In 1776, Scottish economist Adam Smith called for an economy where people could engage in trade with citizens of other countries free from protectionist restraints imposed by government. Two-plus centuries later, the debate about the virtues and defects of his vision goes on. The issue is particularly complicated when discussing free trade between developed countries and those in the developing world: The latter often lack the leverage to negotiate successfully under free-market conditions as they generate less than 1 percent of global trade flows. However, for many people in developing countries free trade represents their only opportunity to emerge from poverty.
Goods Become Affordable
By providing developing countries with access to affordable goods, free trade improves the overall standard of living of the population. "Opening up the Jamaican milk market to U.S. imports in 1992 may have hurt local dairy farmers...", Nobel laureate Joseph Stiglitz said in his book "Globalization and its Discontents," "but . . . it also meant poor children could get milk more cheaply." Regarding lost jobs (usually regained in other sectors of the economy), the World Trade Organization says: "The right way to alleviate their hardship is through social safety nets and job retraining rather than by abandoning reforms that benefit most people."
Jobs Are Created
When goods can be moved across borders at little or no cost, they can be produced in the place where most efficient production is achieved. Because of the low cost of labor, this results in a migration of labor-intensive industries toward developing countries. "People in the West may regard low-paying jobs at Nike as exploitation, but for many people in the developing worlds, working in a factory is a far better option than staying down on the farm and growing rice," Stiglitz wrote.
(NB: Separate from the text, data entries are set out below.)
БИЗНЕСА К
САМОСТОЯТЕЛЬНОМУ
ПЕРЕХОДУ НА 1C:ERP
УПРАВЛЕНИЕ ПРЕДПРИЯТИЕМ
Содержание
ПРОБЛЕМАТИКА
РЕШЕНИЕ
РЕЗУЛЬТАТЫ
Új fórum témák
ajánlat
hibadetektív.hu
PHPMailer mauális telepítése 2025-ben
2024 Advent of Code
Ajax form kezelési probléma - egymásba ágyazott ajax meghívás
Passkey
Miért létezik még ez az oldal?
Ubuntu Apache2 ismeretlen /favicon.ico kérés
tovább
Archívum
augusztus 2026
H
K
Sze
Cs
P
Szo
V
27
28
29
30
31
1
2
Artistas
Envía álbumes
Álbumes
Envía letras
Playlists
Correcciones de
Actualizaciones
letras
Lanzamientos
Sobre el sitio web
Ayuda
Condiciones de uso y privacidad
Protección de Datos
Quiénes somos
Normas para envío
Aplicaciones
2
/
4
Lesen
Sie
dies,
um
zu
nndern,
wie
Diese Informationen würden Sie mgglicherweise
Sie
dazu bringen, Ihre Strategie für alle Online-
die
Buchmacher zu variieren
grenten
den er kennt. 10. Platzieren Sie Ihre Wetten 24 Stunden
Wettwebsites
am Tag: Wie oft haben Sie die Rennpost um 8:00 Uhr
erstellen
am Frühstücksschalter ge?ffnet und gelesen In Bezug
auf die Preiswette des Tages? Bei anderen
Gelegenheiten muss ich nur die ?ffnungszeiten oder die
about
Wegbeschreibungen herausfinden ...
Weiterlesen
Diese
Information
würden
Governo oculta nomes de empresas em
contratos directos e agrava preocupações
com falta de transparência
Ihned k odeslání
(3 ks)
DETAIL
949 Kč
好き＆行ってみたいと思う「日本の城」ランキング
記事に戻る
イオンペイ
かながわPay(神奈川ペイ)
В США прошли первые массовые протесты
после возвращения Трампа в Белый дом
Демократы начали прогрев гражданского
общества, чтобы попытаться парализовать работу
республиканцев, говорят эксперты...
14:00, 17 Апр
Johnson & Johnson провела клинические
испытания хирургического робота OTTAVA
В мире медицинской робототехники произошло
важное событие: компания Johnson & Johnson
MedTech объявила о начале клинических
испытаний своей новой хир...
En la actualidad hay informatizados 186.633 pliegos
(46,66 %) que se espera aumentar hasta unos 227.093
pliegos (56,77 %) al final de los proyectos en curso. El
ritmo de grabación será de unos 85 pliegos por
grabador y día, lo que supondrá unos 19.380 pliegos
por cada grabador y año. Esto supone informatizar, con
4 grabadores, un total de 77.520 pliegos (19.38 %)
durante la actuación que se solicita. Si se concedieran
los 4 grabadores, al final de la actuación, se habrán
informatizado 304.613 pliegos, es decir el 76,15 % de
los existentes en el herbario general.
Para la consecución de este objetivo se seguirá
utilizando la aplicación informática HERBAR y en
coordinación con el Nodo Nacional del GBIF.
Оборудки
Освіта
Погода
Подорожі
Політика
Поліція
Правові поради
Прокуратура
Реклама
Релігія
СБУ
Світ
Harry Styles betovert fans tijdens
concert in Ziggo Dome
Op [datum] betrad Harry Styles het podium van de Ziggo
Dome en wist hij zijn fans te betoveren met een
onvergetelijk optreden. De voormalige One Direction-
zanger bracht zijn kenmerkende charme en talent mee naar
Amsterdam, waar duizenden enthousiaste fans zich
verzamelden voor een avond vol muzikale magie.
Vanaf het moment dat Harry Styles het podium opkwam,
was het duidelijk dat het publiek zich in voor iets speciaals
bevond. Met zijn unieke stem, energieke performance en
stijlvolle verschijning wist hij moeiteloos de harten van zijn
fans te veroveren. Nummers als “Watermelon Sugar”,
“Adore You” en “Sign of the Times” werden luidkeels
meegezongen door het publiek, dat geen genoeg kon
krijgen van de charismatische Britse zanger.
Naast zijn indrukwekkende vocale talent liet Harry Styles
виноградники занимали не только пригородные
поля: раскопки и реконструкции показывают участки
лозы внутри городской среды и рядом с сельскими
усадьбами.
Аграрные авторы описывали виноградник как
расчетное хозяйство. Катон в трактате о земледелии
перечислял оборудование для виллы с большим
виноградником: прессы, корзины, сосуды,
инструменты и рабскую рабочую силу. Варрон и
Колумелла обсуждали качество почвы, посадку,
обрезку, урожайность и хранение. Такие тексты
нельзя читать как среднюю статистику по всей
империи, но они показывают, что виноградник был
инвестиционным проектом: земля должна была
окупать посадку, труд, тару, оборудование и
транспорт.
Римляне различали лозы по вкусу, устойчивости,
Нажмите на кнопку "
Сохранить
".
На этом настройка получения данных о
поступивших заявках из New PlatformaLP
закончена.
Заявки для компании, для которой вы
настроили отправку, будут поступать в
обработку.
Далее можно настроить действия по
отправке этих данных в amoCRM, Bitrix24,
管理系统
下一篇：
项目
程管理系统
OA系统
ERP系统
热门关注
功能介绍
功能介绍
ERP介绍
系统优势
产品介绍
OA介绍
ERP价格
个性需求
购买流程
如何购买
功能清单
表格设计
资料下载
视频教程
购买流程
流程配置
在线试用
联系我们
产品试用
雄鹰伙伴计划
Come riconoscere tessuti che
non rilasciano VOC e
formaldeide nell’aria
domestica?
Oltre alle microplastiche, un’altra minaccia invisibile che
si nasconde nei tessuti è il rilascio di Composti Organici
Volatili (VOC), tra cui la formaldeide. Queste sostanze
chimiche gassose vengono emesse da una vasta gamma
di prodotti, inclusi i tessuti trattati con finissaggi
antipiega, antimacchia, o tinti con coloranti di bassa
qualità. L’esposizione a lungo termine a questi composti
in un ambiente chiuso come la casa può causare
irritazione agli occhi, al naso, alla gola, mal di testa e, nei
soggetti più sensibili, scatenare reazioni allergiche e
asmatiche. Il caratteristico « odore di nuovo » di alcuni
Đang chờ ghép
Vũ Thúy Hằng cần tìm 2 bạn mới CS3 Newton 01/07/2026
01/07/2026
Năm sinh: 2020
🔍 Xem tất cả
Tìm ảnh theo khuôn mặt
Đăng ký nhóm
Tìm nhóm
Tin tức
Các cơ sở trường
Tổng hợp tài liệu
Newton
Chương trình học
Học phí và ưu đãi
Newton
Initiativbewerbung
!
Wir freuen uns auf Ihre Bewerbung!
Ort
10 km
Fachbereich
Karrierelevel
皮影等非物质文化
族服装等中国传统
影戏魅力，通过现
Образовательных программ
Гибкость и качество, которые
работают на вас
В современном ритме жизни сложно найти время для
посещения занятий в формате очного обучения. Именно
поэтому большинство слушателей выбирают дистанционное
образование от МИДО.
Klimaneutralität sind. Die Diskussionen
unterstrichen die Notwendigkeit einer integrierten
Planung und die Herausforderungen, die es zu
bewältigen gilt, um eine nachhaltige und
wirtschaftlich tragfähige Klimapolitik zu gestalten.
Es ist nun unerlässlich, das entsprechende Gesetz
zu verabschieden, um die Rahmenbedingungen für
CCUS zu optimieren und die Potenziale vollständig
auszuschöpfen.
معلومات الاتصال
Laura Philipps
Natural Resources Are Harnessed
Many developing countries have access to vast reserves of natural resources and raw materials, but lack the capital required to exploit them. Peruvian President Alan Garcia said in an editorial in El Comercio, the rich resources of the Peruvian jungle are being wasted because of a lack of capital. "There are millions of hectares of timber lying idle, another millions of hectares that communities and associations have not and will not cultivate, hundreds of mineral deposits that are not dug up," said Garcia, who called for private and foreign investment to tap those unused natural resources.
Trade Is More Valuable than War
Daniel Griswold, director of the Center for Trade Policy Studies at the Cato Institute in Washington, argues that growing commercial ties between nations has a dampening effect on armed conflict. Freedom to trade leads to people getting in contact with one another, encouraging democracy. As national economies become more integrated, the cost of war increases as trade and investment are scared away. In a globalized world, the most valuable assets are intellectual property, financial assets and human capital . . . and those cannot be seized by armies, making trade more valuable than war.